Michel Butor: La modification (UK: Second Thoughts, later: Changing Track; US: Change of Heart)
As with his previous novels, the structure of this novel is very precise. It is divided into three sections, each with three chapters. The setting of the novel is clearly delimited as in the earlier novels. In this case, it is a train journey from Paris to Rome and starts with the hero, Léon Delmont, getting on the train in Paris and ends with him leaving it in Rome. Delmont is the head of a French agency for Scabelli, an Italian typewriter firm, and frequently travels to Rome. He is married to Henriette and they have four children and live in Paris. He has a mistress, Cécile, in Rome. The purpose of his journey is to tell Cécile that he has found her a job in Paris and to say that he will leave Henriette for her. By the end of the novel, namely by the time he has arrived in Rome, he has changed his mind, hence the title (both the French and the two English ones).
The novel is, of course, about why, in that train journey, he has a change of heart. Inevitably the reason is complex but it is clearly based on the fact that Cécile is not just his mistress, but she is, in many respects, Rome. In short, outside Rome, she would not be the same person as she is in Rome or, to put it another way, Delmont is not in love with her but in love with Rome. Butor makes numerous connections between Paris/Rome – Henriette/Cécile but the key one is Julian the Apostate. Julian had been the Roman Empire’s representative in Paris just as Delmont is a Roman firm’s representative in Paris. Both of them were opposed to the Christian church. Delmont reads his letters, which are referred to several times. He lives near the Baths of Julian in Paris. The other key connection concerns his apostasy. Cécile takes him around to visit pre-Christian Rome. It is only when she is busy that he is able to visit Christian Rome and his increasing attraction for that aspect (shared with his wife but not with his mistress) is clearly a factor in his change of heart. In other words, a choice between the pagan and the Christian leads him, finally, to choose the Christian.

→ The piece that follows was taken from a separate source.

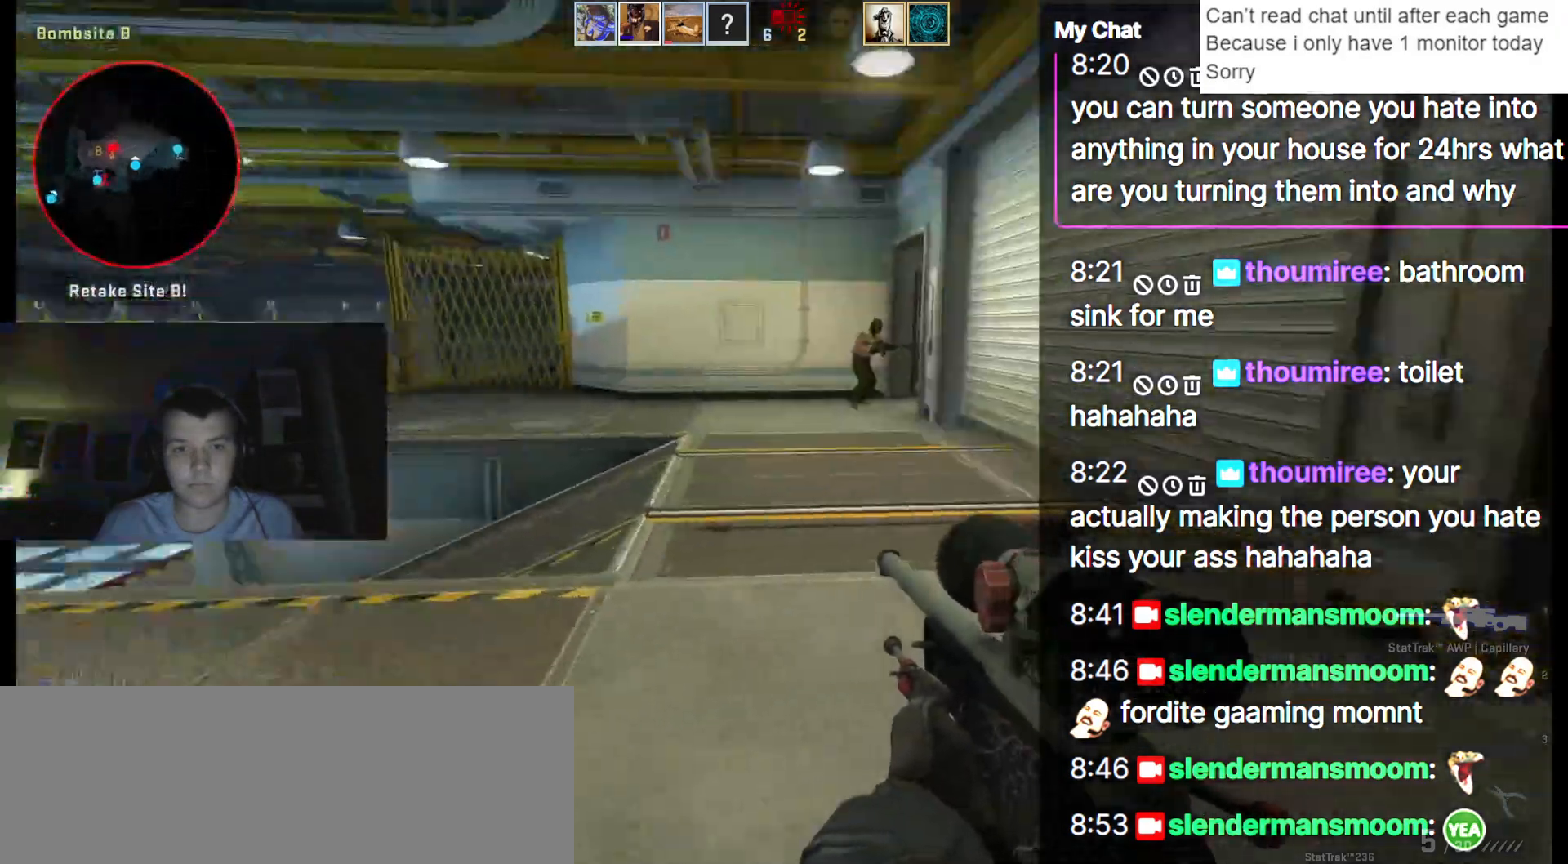
{"keys": ["ctrl_l"], "events": [[100, "ctrl_l", "down"], [200, "a", "up"]]}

A story of a man who plans to leaves his wife for mistress and then change his mind could be banal and boring. Butor overcomes this not just with the Paris/Rome-Pagan/Christian theme but also by using the you form, specifically the polite vous form which drags us into Delmont’s mind and thought processes more than using the first or third person. Is Delmont a coward? Is his decision rational, taken as it is after a long night on a train, with dreams and is imagination at play? Butor leaves the question open for us.